*** Opening The input ***

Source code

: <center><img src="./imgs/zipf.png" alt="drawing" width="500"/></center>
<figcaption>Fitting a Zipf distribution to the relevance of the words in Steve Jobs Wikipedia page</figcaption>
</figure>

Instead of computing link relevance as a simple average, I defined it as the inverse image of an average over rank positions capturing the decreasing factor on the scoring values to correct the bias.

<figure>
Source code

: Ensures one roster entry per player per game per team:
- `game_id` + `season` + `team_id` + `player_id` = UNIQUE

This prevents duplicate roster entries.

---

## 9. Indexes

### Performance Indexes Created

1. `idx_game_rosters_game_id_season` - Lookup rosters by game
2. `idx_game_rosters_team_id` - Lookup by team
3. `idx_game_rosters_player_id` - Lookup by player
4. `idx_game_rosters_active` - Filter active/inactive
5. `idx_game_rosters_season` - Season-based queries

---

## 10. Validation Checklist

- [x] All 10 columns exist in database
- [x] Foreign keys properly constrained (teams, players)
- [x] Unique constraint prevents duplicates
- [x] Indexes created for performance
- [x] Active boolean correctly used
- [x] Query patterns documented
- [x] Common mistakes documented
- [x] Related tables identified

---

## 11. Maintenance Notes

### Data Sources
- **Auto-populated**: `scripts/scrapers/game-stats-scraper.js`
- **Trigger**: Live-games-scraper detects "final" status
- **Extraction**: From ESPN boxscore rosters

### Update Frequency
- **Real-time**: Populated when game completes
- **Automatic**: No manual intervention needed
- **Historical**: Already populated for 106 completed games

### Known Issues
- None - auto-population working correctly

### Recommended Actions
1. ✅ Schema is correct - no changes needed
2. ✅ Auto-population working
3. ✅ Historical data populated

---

*** Closing The input ***

* _Description of the task_:
Update the entries above by changing every "Lookup" to "Search", with nothing else altered.

* _Exercise response_:
Source code

: <center><img src="./imgs/zipf.png" alt="drawing" width="500"/></center>
<figcaption>Fitting a Zipf distribution to the relevance of the words in Steve Jobs Wikipedia page</figcaption>
</figure>

Instead of computing link relevance as a simple average, I defined it as the inverse image of an average over rank positions capturing the decreasing factor on the scoring values to correct the bias.

<figure>
Source code

: Ensures one roster entry per player per game per team:
- `game_id` + `season` + `team_id` + `player_id` = UNIQUE

This prevents duplicate roster entries.

---

## 9. Indexes

### Performance Indexes Created

1. `idx_game_rosters_game_id_season` - Search rosters by game
2. `idx_game_rosters_team_id` - Search by team
3. `idx_game_rosters_player_id` - Search by player
4. `idx_game_rosters_active` - Filter active/inactive
5. `idx_game_rosters_season` - Season-based queries

---

## 10. Validation Checklist

- [x] All 10 columns exist in database
- [x] Foreign keys properly constrained (teams, players)
- [x] Unique constraint prevents duplicates
- [x] Indexes created for performance
- [x] Active boolean correctly used
- [x] Query patterns documented
- [x] Common mistakes documented
- [x] Related tables identified

---

## 11. Maintenance Notes

### Data Sources
- **Auto-populated**: `scripts/scrapers/game-stats-scraper.js`
- **Trigger**: Live-games-scraper detects "final" status
- **Extraction**: From ESPN boxscore rosters

### Update Frequency
- **Real-time**: Populated when game completes
- **Automatic**: No manual intervention needed
- **Historical**: Already populated for 106 completed games

### Known Issues
- None - auto-population working correctly

### Recommended Actions
1. ✅ Schema is correct - no changes needed
2. ✅ Auto-population working
3. ✅ Historical data populated

---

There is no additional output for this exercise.